Jee Lee, a reporter in Washington, has a 2-year-old tabby, Hanuri, who now uses the toilet. “I remember when she went for the first time. I was so proud of her,” Lee said.
She taught Hanuri using a product called CitiKitty, and it took two rounds of training. But now, Hanuri reliably goes No. 2 once daily in the early morning. No. 1 happens whenever the cat likes. Lee, who said she is a “little bit like a clean freak,” finds this all far preferable to a litter box, though she said it baffles her friends.
“Even if they love their cats, they don’t want to share their toilet with their cats,” said Lee, who sometimes takes Hanuri along when she goes out for brunch. “We share the toilet. We share everything.”
Whether toilet-training is good or enjoyable for cats is unclear. Sarah Ellis, a cat behaviorist and co-author of “The Trainable Cat,” said in an e-mail that it is a skill she has never wanted to teach. For one thing, she said, burying waste is a natural behavior for cats. For another: “If they miss, I would not want cat feces on my human toilet where human members of the family go to the bathroom.”
While none of the toilet-training cat owners interviewed said they had experienced that complication, they did acknowledge that sharing a bathroom with a cat can lead to awkward moments. Guests who use the bathroom, for example, might find the litter insert in the toilet or even unflushed waste that they might attribute to the human. This happened to Brooks, and there also was the time a cable repairman found a pile of cat poop on the floor because someone had shut the bathroom door and left the kitty no place else to go.
“You’ve got to make sure you keep the seat up all the time,” Brooks said. “You can’t forget that.”
A trained cat can also develop some humorous habits. Brooks said one of his cats closed the door behind her when she used the bathroom. And every cat he’s trained has taken up the practice of racing him to the toilet when he gets up to go.
“You’ll have to stand there and wait for them,” Brooks said. “I literally think they think it’s amusing.”
For Freudberg, Kal’s owner, toilet-training was a selling point. He had recently taken care of his brother’s and sister-in-law’s cat, Fuzz, for a year. And Fuzz, coming from a tiny Brooklyn apartment, came toilet-trained. That “awesome” skill was one reason he took her in and fell in love with her, recalling that she’d wait to do No. 2 until he got home from work, because she knew she would get a treat when she did.
When Fuzz returned to New York in January, Freudberg’s apartment felt like an empty nest. “I didn’t want to get a new cat,” he said. “I felt like Fuzz and I, we had a weird bond.”
His girlfriend, Beth, who had recently moved in, did want a cat — so badly, in fact, that she created a 13-slide Power Point presentation titled “An Argument for Cats: Why We Should Adopt a Cat.”

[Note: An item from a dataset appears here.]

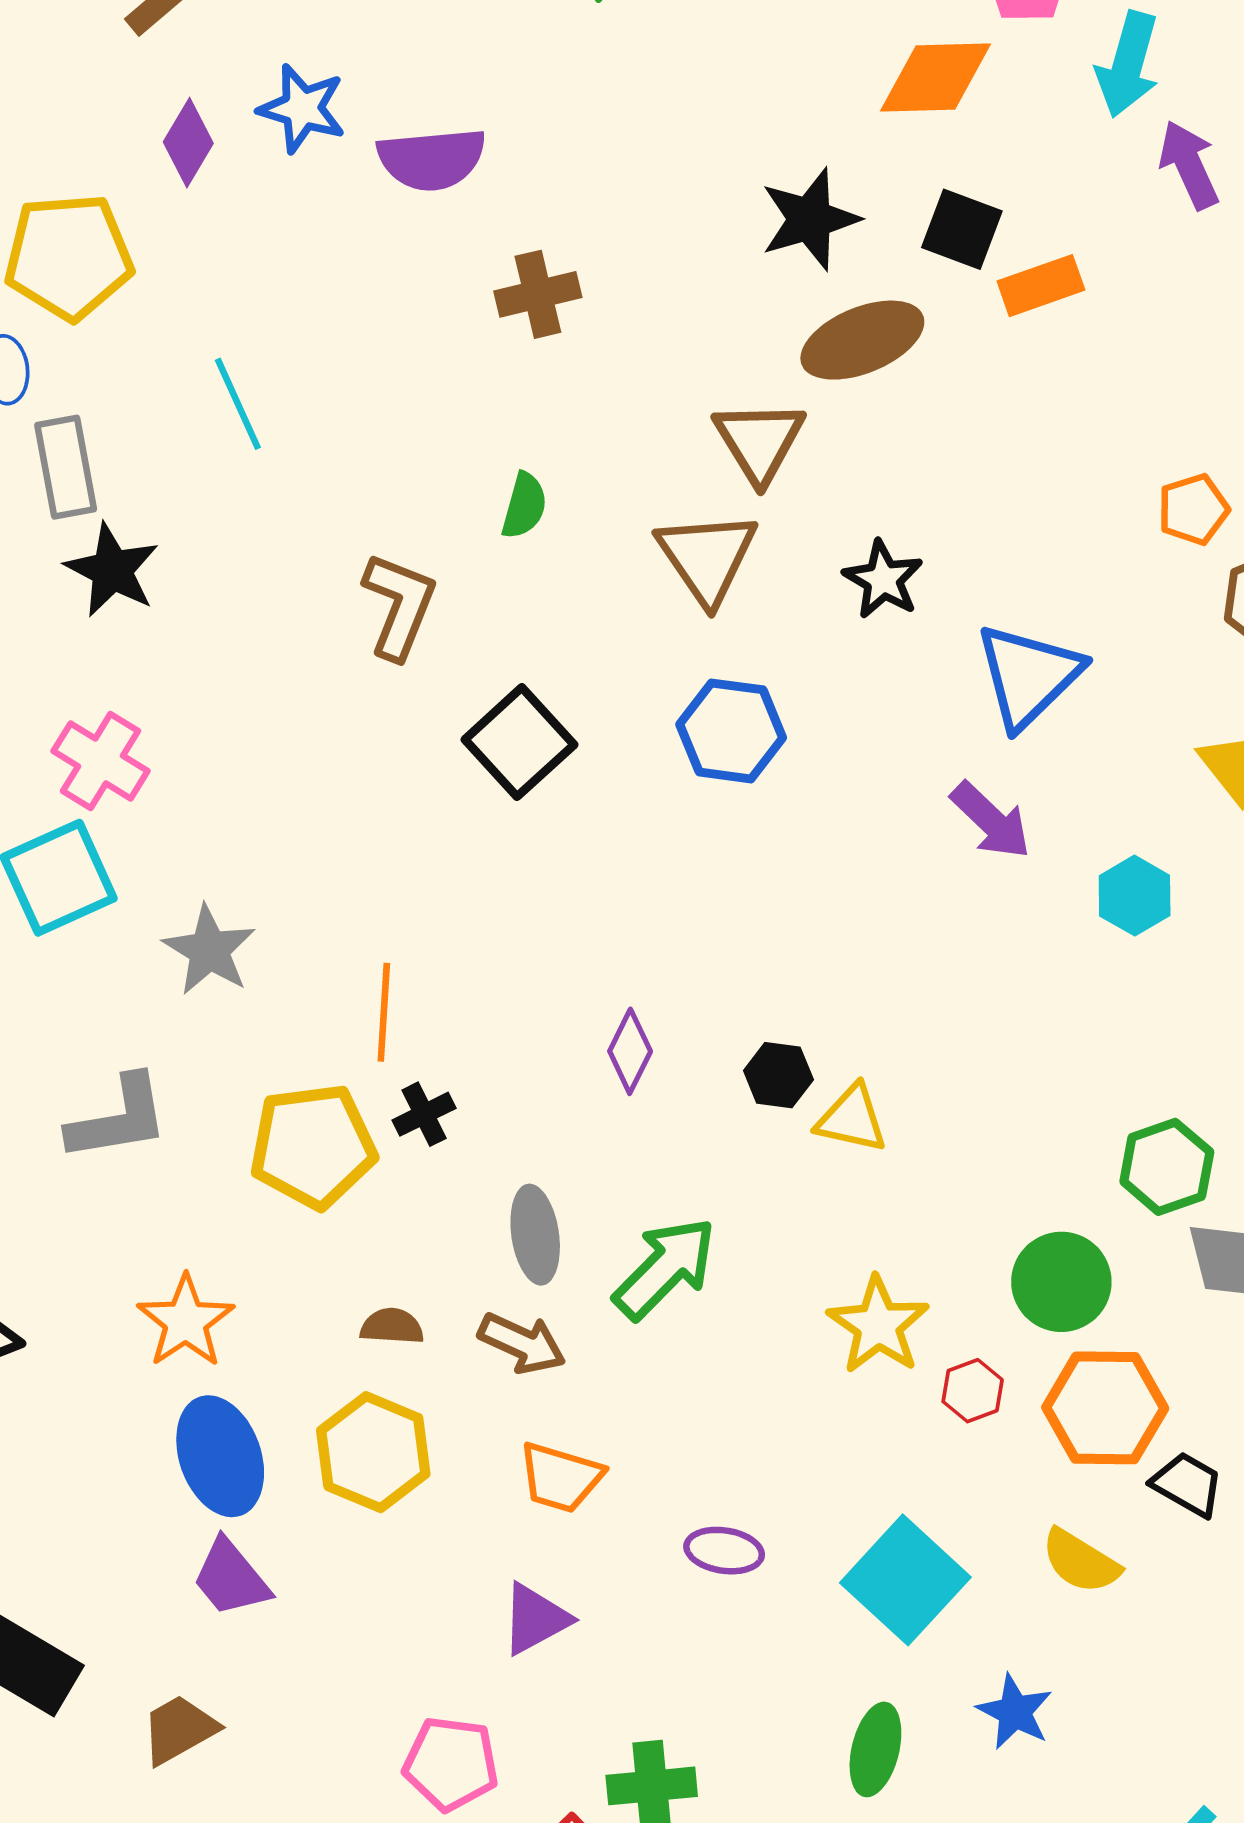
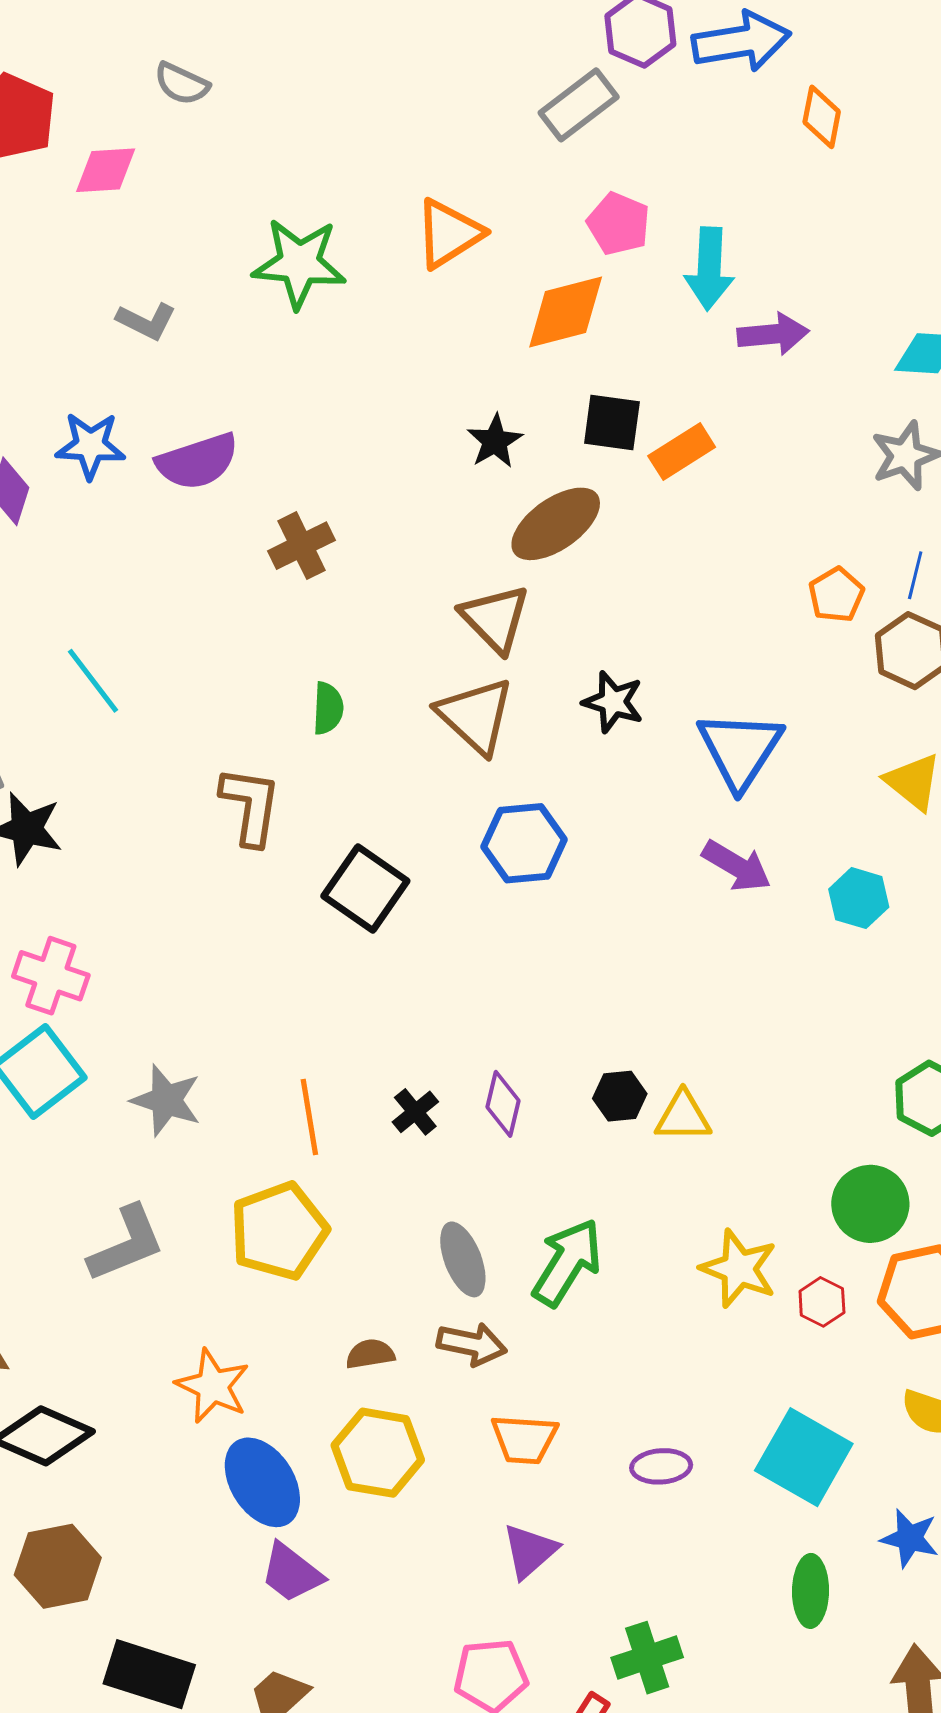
purple arrow: (1189, 165) -> (773, 334), turned 122
black star: (810, 219) -> (495, 441), size x0.7
black cross: (424, 1114) -> (415, 1112), moved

She made her case on Jan. 16, citing evidence of health benefits for pet owners, statistics on cat homelessness, quotes from famous cat owners including Charles Dickens and, on slide 7, a bullet-pointed assertion that “toilet training will be easy” with help from Fuzz’s owners and YouTube videos.
Freudberg was sold, and they ended up adopting Kal from a Northern Virginia rescue group called Save A Dog, Save A Cat. They also bought a kit called Litter Kwitter. Kal is now a loving, playful young guy who adores darting through a tunnel and is about to advance to the final stage of his potty training.
“Happy to report no accidents have occurred since within the first week that we got him, and he has taken to the toilet wonderfully,” Beth, 28, who did not want her last name published, wrote in an e-mail this week. “Pretty soon we will live litter-less lives.”